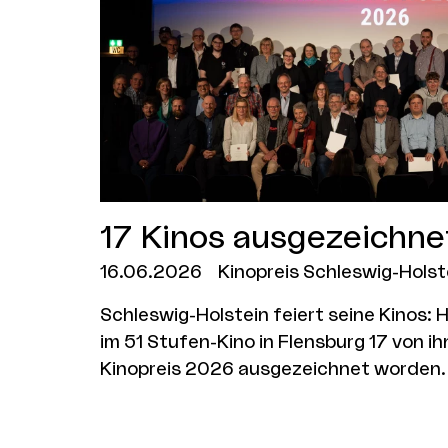
17 Kinos ausgezeichne
16.06.2026
Kinopreis Schleswig-Hols
Schleswig-Holstein feiert seine Kinos: H
im 51 Stufen-Kino in Flensburg 17 von i
Kinopreis 2026 ausgezeichnet worden.
Kinopreis zuvor deutlich ausgebaut: Da
von bisher 43.000 Euro auf 95.100 Eur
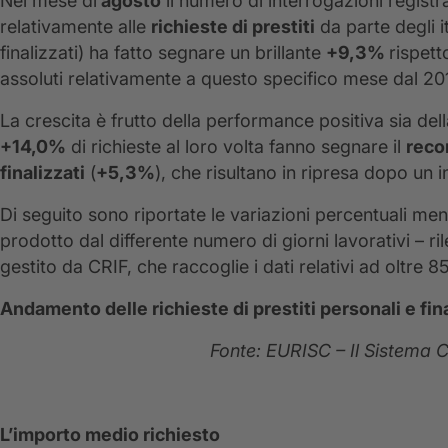
Nel mese di
agosto
il numero di interrogazioni registr
relativamente alle
richieste di prestiti
da parte degli it
finalizzati) ha fatto segnare un brillante
+9,3%
rispett
assoluti relativamente a questo specifico mese dal 20
La crescita è frutto della performance positiva sia d
+14,0%
di richieste al loro volta fanno segnare il
recor
finalizzati
(
+5,3%
), che risultano in ripresa dopo un 
Di seguito sono riportate le variazioni percentuali mensi
prodotto dal differente numero di giorni lavorativi – r
gestito da CRIF, che raccoglie i dati relativi ad oltre 85
Andamento delle richieste di prestiti personali e fina
Fonte: EURISC – Il Sistema C
L’importo medio richiesto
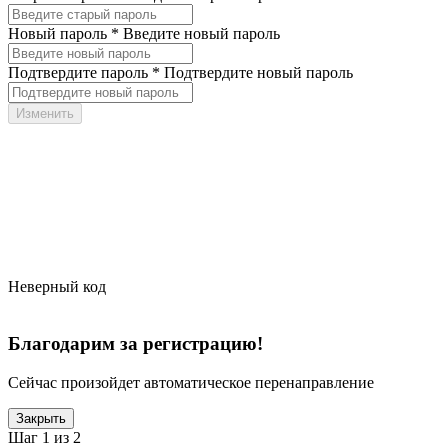
Новый пароль *
Введите новый пароль
Подтвердите пароль *
Подтвердите новый пароль
Неверный код
Благодарим за регистрацию!
Сейчас произойдет автоматическое перенаправление
Закрыть
Шаг 1 из 2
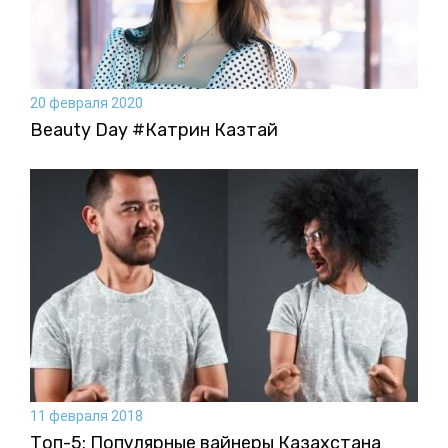
20 февраля 2020
Beauty Day #Катрин Казтай
11 февраля 2018
Топ-5: Популярные вайнеры Казахстана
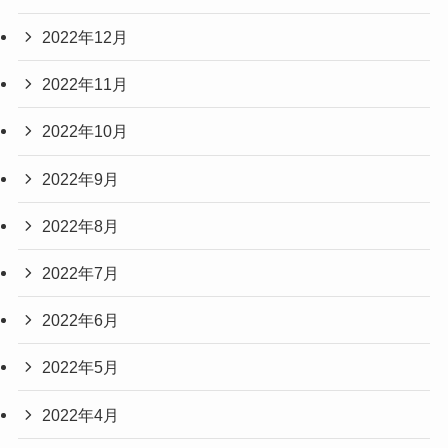
2022年12月
2022年11月
2022年10月
2022年9月
2022年8月
2022年7月
2022年6月
2022年5月
2022年4月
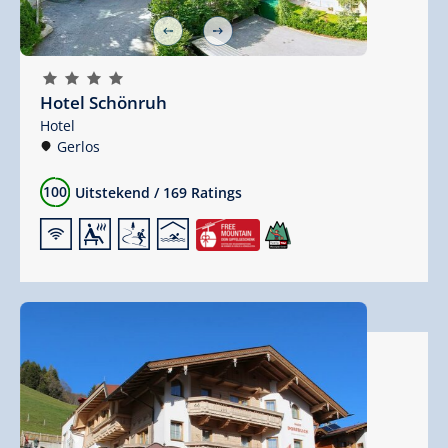
🞙
🞙
🞙
🞙
Hotel Schönruh
Hotel
Gerlos
100
Uitstekend
/
169 Ratings
🜉
🗔
🞷
🅤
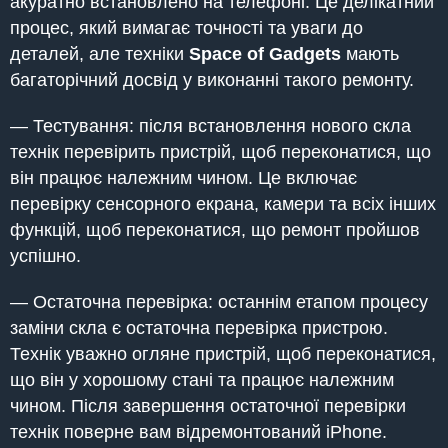
акуратно встановлено на телефоні. Це делікатний
процес, який вимагає точності та уваги до
деталей, але техніки
Space of Gadgets
мають
багаторічний досвід у виконанні такого ремонту.
— Тестування: після встановлення нового скла
технік перевірить пристрій, щоб переконатися, що
він працює належним чином. Це включає
перевірку сенсорного екрана, камери та всіх інших
функцій, щоб переконатися, що ремонт пройшов
успішно.
— Остаточна перевірка: останнім етапом процесу
заміни скла є остаточна перевірка пристрою.
Технік уважно огляне пристрій, щоб переконатися,
що він у хорошому стані та працює належним
чином. Після завершення остаточної перевірки
технік поверне вам відремонтований iPhone.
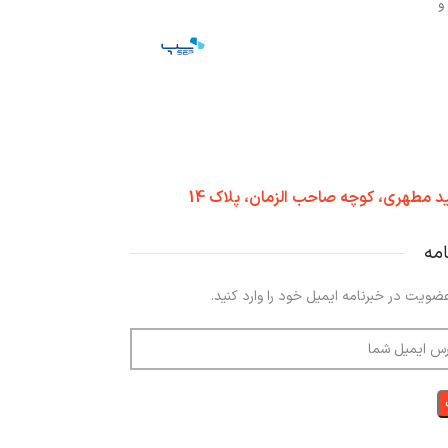
و
د مطهری، کوچه صاحب الزمان، پلاک 14
امه
ضویت در خبرنامه ایمیل خود را وارد کنید.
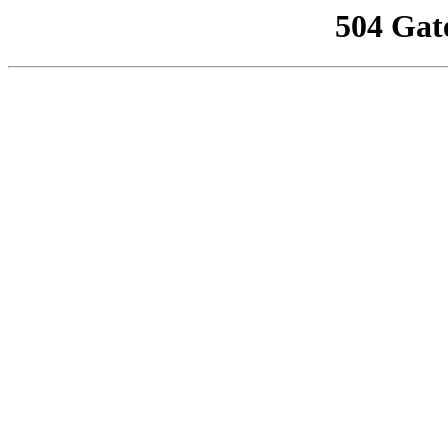
504 Gat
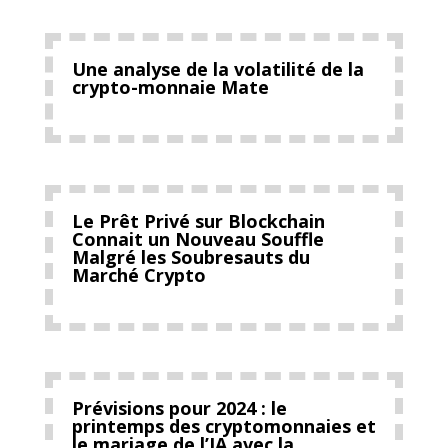
Une analyse de la volatilité de la
crypto-monnaie Mate
Le Prêt Privé sur Blockchain
Connait un Nouveau Souffle
Malgré les Soubresauts du
Marché Crypto
Prévisions pour 2024 : le
printemps des cryptomonnaies et
le mariage de l’IA avec la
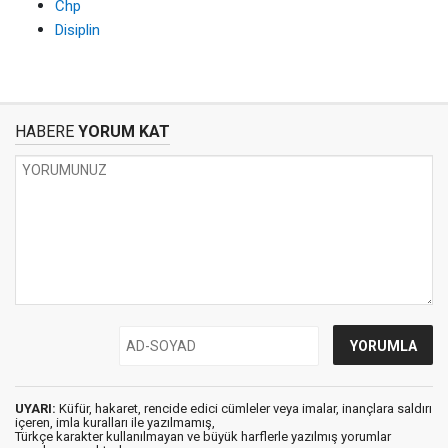
Chp
Disiplin
HABERE
YORUM KAT
UYARI:
Küfür, hakaret, rencide edici cümleler veya imalar, inançlara saldırı
içeren, imla kuralları ile yazılmamış,
Türkçe karakter kullanılmayan ve büyük harflerle yazılmış yorumlar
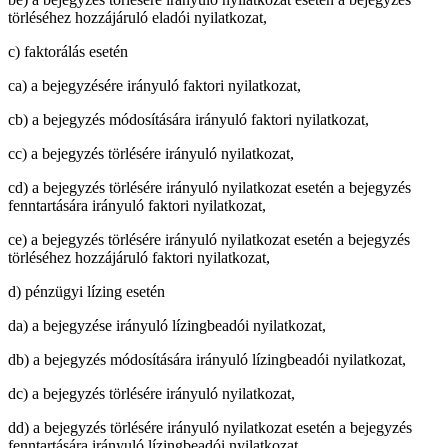
törléséhez hozzájáruló eladói nyilatkozat,
c) faktorálás esetén
ca) a bejegyzésére irányuló faktori nyilatkozat,
cb) a bejegyzés módosítására irányuló faktori nyilatkozat,
cc) a bejegyzés törlésére irányuló nyilatkozat,
cd) a bejegyzés törlésére irányuló nyilatkozat esetén a bejegyzés
fenntartására irányuló faktori nyilatkozat,
ce) a bejegyzés törlésére irányuló nyilatkozat esetén a bejegyzés
törléséhez hozzájáruló faktori nyilatkozat,
d) pénzügyi lízing esetén
da) a bejegyzése irányuló lízingbeadói nyilatkozat,
db) a bejegyzés módosítására irányuló lízingbeadói nyilatkozat,
dc) a bejegyzés törlésére irányuló nyilatkozat,
dd) a bejegyzés törlésére irányuló nyilatkozat esetén a bejegyzés
fenntartására irányuló lízingbeadói nyilatkozat,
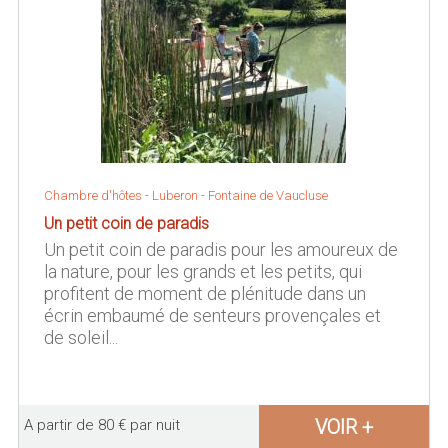
Chambre d'hôtes -
Luberon
-
Fontaine de Vaucluse
Un petit coin de paradis
Un petit coin de paradis pour les amoureux de
la nature, pour les grands et les petits, qui
profitent de moment de plénitude dans un
écrin embaumé de senteurs provençales et
de soleil...
VOIR +
A partir de 80 € par nuit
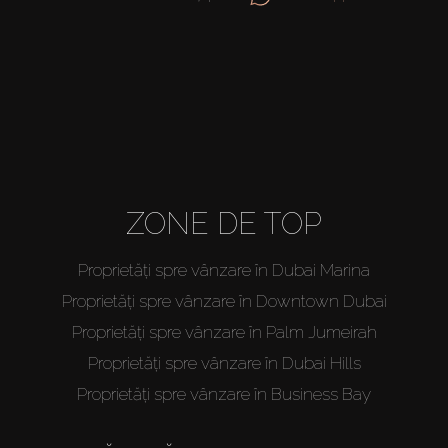
ZONE DE TOP
Proprietăți spre vânzare în Dubai Marina
Proprietăți spre vânzare în Downtown Dubai
Proprietăți spre vânzare în Palm Jumeirah
Proprietăți spre vânzare în Dubai Hills
Proprietăți spre vânzare în Business Bay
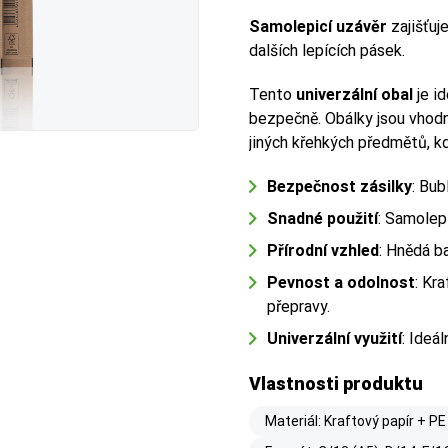
Samolepicí uzávěr
zajišťu
dalších lepících pásek.
Tento
univerzální obal
je i
bezpečně. Obálky jsou vhodn
jiných křehkých předmětů, k
Bezpečnost zásilky
: Bub
Snadné použití
: Samolepi
Přírodní vzhled
: Hnědá ba
Pevnost a odolnost
: Kr
přepravy.
Univerzální využití
: Ideál
Vlastnosti produktu
Materiál: Kraftový papír + PE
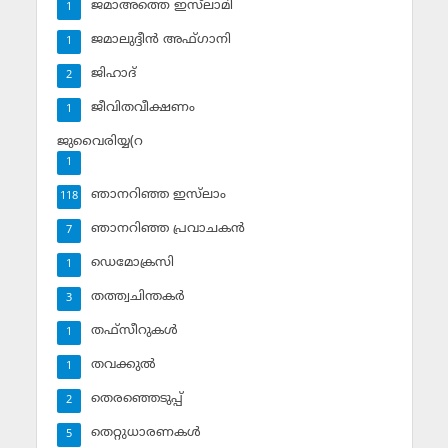
ജമാഅത്തെ ഇസ്‌ലാമി
1
ജമാലുദ്ദീന്‍ അഫ്ഗാനി
1
ജിഹാദ്‌
2
ജീവിതവീക്ഷണം
1
ജുവൈരിയ്യ(റ
1
ഞാനറിഞ്ഞ ഇസ്‌ലാം
118
ഞാനറിഞ്ഞ പ്രവാചകന്‍
7
ഡെമോക്രസി
1
തത്ത്വചിന്തകര്‍
3
തഫ്‌സീറുകള്‍
1
തവക്കുല്‍
1
തെരഞ്ഞെടുപ്പ്
2
തെറ്റുധാരണകള്‍
5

**What is expected:**
Find every line in the listing above that contains the word "hozzájáruló", and copy each one out in full.

**Solution:**
törléséhez hozzájáruló eladói nyilatkozat,
törléséhez hozzájáruló faktori nyilatkozat,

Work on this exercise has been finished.